**Excerpted data**
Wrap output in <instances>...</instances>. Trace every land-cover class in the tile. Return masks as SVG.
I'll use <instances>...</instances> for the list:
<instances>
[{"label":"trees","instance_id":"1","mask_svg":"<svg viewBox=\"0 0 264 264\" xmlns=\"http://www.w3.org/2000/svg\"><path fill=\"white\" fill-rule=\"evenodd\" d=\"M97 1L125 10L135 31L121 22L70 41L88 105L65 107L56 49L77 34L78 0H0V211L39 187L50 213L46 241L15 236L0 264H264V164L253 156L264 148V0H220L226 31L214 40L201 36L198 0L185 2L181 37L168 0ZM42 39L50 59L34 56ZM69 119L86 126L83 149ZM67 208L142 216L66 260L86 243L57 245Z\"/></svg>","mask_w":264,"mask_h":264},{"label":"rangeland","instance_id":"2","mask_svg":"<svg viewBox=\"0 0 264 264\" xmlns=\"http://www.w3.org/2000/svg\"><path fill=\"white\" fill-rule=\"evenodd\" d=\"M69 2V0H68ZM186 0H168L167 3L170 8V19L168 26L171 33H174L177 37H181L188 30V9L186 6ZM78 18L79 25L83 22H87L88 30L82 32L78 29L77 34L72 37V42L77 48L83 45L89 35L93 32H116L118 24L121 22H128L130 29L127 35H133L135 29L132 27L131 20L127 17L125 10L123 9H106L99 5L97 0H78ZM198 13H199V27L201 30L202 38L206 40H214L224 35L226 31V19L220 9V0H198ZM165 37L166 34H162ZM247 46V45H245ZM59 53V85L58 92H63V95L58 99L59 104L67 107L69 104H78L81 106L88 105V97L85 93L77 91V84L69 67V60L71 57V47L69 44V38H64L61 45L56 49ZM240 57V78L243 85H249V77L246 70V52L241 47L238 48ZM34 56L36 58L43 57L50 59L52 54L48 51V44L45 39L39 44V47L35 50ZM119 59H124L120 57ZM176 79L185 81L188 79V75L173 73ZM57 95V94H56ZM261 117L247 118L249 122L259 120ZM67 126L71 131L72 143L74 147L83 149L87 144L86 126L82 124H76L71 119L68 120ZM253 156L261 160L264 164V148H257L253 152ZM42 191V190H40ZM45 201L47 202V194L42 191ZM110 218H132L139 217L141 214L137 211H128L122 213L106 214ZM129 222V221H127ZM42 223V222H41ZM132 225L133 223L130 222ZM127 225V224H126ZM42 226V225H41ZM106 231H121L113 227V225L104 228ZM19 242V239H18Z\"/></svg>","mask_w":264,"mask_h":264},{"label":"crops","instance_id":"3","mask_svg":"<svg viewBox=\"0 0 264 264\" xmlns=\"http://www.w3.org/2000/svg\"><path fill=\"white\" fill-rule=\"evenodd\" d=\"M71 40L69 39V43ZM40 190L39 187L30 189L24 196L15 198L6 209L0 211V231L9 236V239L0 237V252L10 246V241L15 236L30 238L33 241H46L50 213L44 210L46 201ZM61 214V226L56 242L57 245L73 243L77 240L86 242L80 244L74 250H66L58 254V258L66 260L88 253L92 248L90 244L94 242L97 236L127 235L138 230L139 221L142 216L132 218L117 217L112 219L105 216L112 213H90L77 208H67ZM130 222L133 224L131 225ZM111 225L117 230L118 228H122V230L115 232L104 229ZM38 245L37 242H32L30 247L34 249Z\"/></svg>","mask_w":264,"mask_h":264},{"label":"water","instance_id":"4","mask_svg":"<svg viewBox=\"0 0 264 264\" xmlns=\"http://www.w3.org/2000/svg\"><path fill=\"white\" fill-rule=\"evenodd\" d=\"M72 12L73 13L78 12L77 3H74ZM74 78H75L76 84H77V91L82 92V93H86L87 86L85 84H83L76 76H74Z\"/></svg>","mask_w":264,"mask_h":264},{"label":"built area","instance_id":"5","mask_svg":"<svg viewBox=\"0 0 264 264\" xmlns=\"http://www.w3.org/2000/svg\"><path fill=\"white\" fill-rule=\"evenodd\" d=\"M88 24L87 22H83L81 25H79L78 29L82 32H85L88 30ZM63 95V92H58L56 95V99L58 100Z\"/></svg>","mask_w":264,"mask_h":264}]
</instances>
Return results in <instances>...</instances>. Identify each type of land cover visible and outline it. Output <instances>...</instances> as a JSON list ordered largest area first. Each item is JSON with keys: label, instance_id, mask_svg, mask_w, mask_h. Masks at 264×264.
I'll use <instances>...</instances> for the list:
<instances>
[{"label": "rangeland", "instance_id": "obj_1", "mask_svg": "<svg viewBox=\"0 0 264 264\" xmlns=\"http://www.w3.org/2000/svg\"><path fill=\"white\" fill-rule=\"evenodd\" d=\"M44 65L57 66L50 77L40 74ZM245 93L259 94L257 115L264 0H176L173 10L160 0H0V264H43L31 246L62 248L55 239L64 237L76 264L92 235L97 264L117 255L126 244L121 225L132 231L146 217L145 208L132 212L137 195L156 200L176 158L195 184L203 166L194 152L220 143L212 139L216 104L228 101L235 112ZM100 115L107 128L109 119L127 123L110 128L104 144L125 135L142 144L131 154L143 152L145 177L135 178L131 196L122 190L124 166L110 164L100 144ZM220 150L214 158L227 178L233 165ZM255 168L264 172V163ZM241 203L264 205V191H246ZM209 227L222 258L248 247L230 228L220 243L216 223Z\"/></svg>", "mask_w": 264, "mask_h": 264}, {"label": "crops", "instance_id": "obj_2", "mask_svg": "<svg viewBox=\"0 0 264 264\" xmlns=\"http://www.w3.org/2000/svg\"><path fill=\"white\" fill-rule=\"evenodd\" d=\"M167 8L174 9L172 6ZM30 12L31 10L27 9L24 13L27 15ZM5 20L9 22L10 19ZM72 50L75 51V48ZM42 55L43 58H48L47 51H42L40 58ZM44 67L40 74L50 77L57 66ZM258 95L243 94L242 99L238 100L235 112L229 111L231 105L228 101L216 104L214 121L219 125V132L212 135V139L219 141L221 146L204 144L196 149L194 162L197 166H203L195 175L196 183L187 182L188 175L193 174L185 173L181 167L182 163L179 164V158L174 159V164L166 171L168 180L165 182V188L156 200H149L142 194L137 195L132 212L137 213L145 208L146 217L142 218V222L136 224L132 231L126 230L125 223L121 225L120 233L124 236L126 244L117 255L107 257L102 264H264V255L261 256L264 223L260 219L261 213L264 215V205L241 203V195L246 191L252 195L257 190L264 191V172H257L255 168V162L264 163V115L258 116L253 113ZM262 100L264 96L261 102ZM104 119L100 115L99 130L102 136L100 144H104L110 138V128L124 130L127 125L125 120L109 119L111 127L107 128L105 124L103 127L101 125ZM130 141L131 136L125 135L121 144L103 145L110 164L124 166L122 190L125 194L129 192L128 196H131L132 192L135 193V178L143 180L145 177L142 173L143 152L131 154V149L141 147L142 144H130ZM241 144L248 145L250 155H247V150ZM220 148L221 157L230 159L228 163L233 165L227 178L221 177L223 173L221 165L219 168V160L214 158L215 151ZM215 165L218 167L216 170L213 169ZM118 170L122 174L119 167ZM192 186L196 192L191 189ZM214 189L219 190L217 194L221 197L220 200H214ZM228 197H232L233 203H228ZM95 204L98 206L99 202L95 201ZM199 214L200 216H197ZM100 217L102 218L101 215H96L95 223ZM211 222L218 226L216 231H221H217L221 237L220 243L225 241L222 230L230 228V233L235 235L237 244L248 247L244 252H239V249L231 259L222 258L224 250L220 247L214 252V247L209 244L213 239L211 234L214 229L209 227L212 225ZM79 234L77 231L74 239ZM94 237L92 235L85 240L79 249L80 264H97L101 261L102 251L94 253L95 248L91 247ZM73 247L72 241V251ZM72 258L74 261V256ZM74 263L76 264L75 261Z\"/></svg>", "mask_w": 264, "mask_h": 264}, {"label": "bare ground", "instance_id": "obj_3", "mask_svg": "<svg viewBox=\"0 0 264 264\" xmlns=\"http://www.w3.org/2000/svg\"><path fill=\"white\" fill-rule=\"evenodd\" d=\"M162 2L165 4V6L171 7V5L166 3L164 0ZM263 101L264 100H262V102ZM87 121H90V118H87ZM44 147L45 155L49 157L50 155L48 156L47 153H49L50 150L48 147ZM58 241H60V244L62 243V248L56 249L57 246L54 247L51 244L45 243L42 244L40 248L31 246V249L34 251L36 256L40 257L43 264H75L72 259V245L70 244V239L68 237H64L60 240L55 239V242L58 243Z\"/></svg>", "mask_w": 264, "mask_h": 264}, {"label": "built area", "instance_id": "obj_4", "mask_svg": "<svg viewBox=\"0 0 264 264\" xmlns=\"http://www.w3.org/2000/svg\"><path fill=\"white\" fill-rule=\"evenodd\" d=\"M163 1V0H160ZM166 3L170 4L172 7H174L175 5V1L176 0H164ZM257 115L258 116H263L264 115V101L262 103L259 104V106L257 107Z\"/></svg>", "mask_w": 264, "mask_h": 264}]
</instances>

**Objective**
Report every line of the data that contains the string "Return", treating uppercase and lowercase as different.

**Solution to this exercise**
Wrap output in <instances>...</instances>. Trace every land-cover class in the tile. Return masks as SVG.
Return results in <instances>...</instances>. Identify each type of land cover visible and outline it. Output <instances>...</instances> as a JSON list ordered largest area first. Each item is JSON with keys: label, instance_id, mask_svg, mask_w, mask_h. Masks at 264×264.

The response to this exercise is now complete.